That's the principal of a poncet platform and yes it gets rid of field rotation IF you are accurately polar aligned. Within a couple minutes of the pole. But that's only one problem you face.
You will need some way to guide it, on both axes as even a very tiny alignment error will screw up an image on declination as well as RA. Also you will find you have periodic error of the main drive gear to remove. This isn't easy at all. Mounts that limit this by design to only about 3" of arc start at $12,000!!! So you will need to guide that out. Computer controled PEC helps but still you have to guide. Then there's atmospheric refraction that changes the effective speed of the drive depending where in the sky you are pointed. Lower has more drift from this. An object near the horizon is a couple minutes or more higher in the sky than it really is. At the meridian it is correct east to west but still closer to the zenith by a bit, again depending on declination. Then on the other side it again is high by the time it sets. The result is an object moves slower than siderial rate! Some actually adjust the pulse rate of the drive motor for this but it changes with declination. Hence another reason you have to have a way of guiding the exposure when taking through a scope. Shoot near the meridian to reduce this problem.
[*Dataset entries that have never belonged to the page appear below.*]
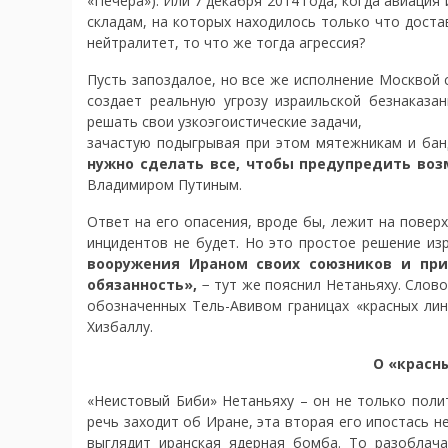
«Печера»). Или 7 декабря 2014 года, когда авиаци
складам, на которых находилось только что доста
нейтралитет, то что же тогда агрессия?
Пусть запоздалое, но все же исполнение Москвой
создает реальную угрозу израильской безнаказа
решать свои узкоэгоистические задачи,
зачастую подыгрывая при этом мятежникам и бан
нужно сделать все, чтобы предупредить во
Владимиром Путиным.
Ответ на его опасения, вроде бы, лежит на повер
инцидентов не будет. Но это простое решение из
вооружения Ираном своих союзников и при
обязанность»,
− тут же пояснил Нетаньяху. Слово
обозначенных Тель-Авивом границах «красных лин
Хизбаллу.
О «красны
«Неистовый Биби» Нетаньяху – он не только полит
речь заходит об Иране, эта вторая его ипостась н
выглядит иранская ядерная бомба. То разоблача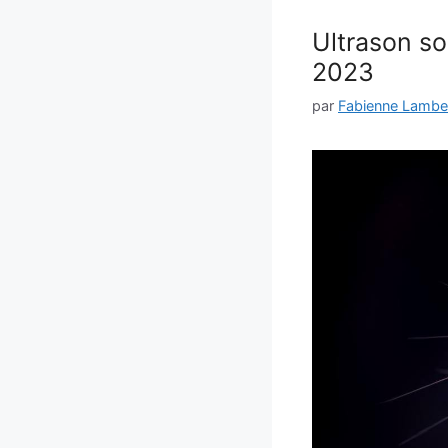
Ultrason so
2023
par
Fabienne Lambe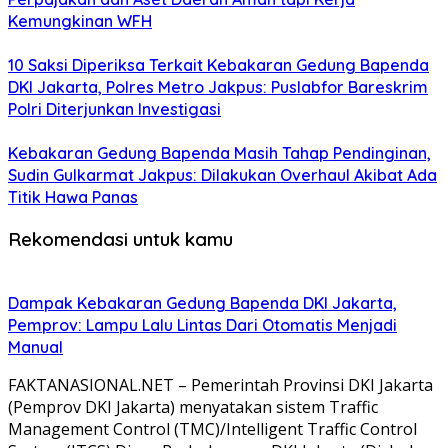
Kemungkinan WFH
10 Saksi Diperiksa Terkait Kebakaran Gedung Bapenda
DKI Jakarta, Polres Metro Jakpus: Puslabfor Bareskrim
Polri Diterjunkan Investigasi
Kebakaran Gedung Bapenda Masih Tahap Pendinginan,
Sudin Gulkarmat Jakpus: Dilakukan Overhaul Akibat Ada
Titik Hawa Panas
Rekomendasi untuk kamu
Dampak Kebakaran Gedung Bapenda DKI Jakarta,
Pemprov: Lampu Lalu Lintas Dari Otomatis Menjadi
Manual
FAKTANASIONAL.NET – Pemerintah Provinsi DKI Jakarta
(Pemprov DKI Jakarta) menyatakan sistem Traffic
Management Control (TMC)/Intelligent Traffic Control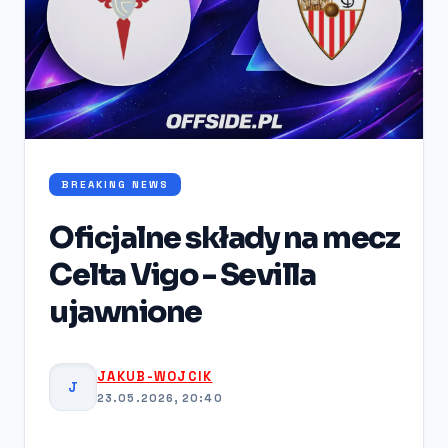
BREAKING NEWS
Oficjalne składy na mecz
Celta Vigo - Sevilla
ujawnione
JAKUB-WOJCIK
J
23.05.2026, 20:40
The best way around this is to limit individual exposures to 1 minute or less. Then throw out those where the tracking was poor (probably about one half), then align and stack the remaining 100 or so images. Using a low read noise camera is a necessity here.
I've seen it done but those who do it mainly do it to show, yes you can do it if you want to go through all the work needed. Also they used commercial platforms of high accuracy (and cost).
About the only way to align such a platform is by the drift alignment method which takes a lot of time at first but if the system has fine slow motions to adjust the alignment on both axes it can be done in 30 minutes once you are familiar with the process. That would get you close enough for 1 minute shots if your gears are up to it. The precision necessary is very high.
Now if all you want to do is put a camera on it to track the sky with say the equivalent of a 100mm lens or less then the platform should track well for 5 or 10 minutes but through a scope of any focal length at all the errors will show far quicker than you think they will.
There's a good reason you don't see deep sky shots taken this way very often!